Pemerintah saat ini mendorong perusahaan batu bara melakukan gasifikasi batu bara. Upaya hilirisasi ini bertujuan mengurangi ketergantungan impor dan subsidi elpiji. Hasil dari gasifikasi adalah dimethyl ether alias DME yang dapat menggantikan bahan bakar yang kerap ditulis LPG itu.

Selama ini elpiji 3 kilogram mendapat subsidi dari pemerintah. Jumlahnya sekitar Rp 42 triliun hingga Rp 55 triliun per tahun. Angka ini lebih besar ketimbang subsidi bahan bakar minyak, yaitu solar dan minyak tanah, seperti terlihat pada grafik Databoks berikut.

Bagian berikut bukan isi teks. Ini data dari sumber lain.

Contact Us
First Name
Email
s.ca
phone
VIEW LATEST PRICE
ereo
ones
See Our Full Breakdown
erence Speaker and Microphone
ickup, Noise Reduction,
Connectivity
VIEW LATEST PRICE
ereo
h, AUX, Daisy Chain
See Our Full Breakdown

Peneliti sekaligus analis keuangan IEEFA Ghee Peh mengatakan menggantikan elpiji dengan DME tidak masuk akal secara ekonomi. Berdasarkan perhitungan IEEFA, biaya produksi DME dua kali lipat lebih mahal daripada impor LPG.

Total biaya membangun fasilitas produksi DME adalah Rp 6,5 juta per ton atau US$ 470 per ton. Angka ini hampir dua kali lipat dari biaya yang pemerintah keluarkan untuk mengimpor elpiji atau LPG. IEEFA memperkirakan proyek gasifikasi Bukit Asam dapat menggerus penghematan impor elpiji hingga Rp 266,7 miliar atau US$ 19 juta.

Selain itu, kontraksi ekonomi akibat krisis Covid-19 masih terasa. Bukan langkah tepat bagi pemerintah memberikan dukungan kepada proyek energi yang secara ekonomi tidak masuk akal. Permintaan keringanan dan insentif yang diajukan pelaku industri batu bara rasanya akan sulit terealisasi.